- Traders are maintaining expectations for European Central Bank interest rates, now pricing in only a modest 5 basis points of rate cuts for 2026, reflecting a shift from earlier forecasts.
- This adjustment aligns with market pricing via overnight index swap curves, which have priced out most 2026 cuts following better-than-expected macroeconomic data.
- The ECB held rates unchanged at its February 5, 2026, meeting, with President Christine Lagarde emphasizing a data-dependent approach amid stabilizing inflation near the 2% target and subdued growth.
Eurozone inflation fell to 1.7% in January 2026, down from 2.0% in December 2025, prompting muted market reactions with the euro steady at around 1.18 versus the dollar and German Bund yields at 2.88%. Traders' bets reflect this caution, with consensus forecasts holding the deposit rate near 2.00% through 2026, though some see minor easing, according to people familiar with the matter.
Efforts to adjust rate expectations have hit a snag as recent data surprises shifted OIS curves upward, pricing out 2026 cuts—similar to post-2022 tightening phases when resilient data delayed easing. Without more dovish signals, the ECB would be forced into a prolonged hold, analysts say. Core inflation, excluding energy and food, is forecast at 2.0%-2.2%, supporting the central bank's stance.
In a brief statement, an ECB spokesperson reiterated the meeting-by-meeting approach, though attempts to reach officials for further comment were unsuccessful. Market participants note that lower rate cut expectations maintain borrowing costs, benefiting savers but pressuring borrowers and exporters via a stronger euro hurting competitiveness.

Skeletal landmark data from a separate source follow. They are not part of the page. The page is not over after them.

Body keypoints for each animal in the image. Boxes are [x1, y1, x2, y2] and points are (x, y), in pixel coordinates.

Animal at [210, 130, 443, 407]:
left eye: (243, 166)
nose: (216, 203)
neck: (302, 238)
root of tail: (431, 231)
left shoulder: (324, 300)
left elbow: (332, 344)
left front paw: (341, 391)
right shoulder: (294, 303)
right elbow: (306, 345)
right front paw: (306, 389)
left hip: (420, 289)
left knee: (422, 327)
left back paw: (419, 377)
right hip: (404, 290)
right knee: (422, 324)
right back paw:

The eurozone economy is projected to grow at 1.2% in 2026, with inflation at 1.9%, according to ECB staff projections.
Looking ahead, short-term steady rates are likely through mid-2026; Bank of America forecasts a final 25 bps cut in March 2026, then holds, while Capital Economics sees cuts "more likely than hikes" later, data-dependent. Longer-term, neutral rates around 2.00%-2.25% by 2030 if inflation stabilizes, with potential hikes post-2026 per markets and surveys. This mirrors global trends, such as Fed steady-rate bets amid US data resilience, though indirect via tariff mentions.
Correction: An earlier version misstated the inflation figure for December 2025; it was 2.0%, not 2.1%.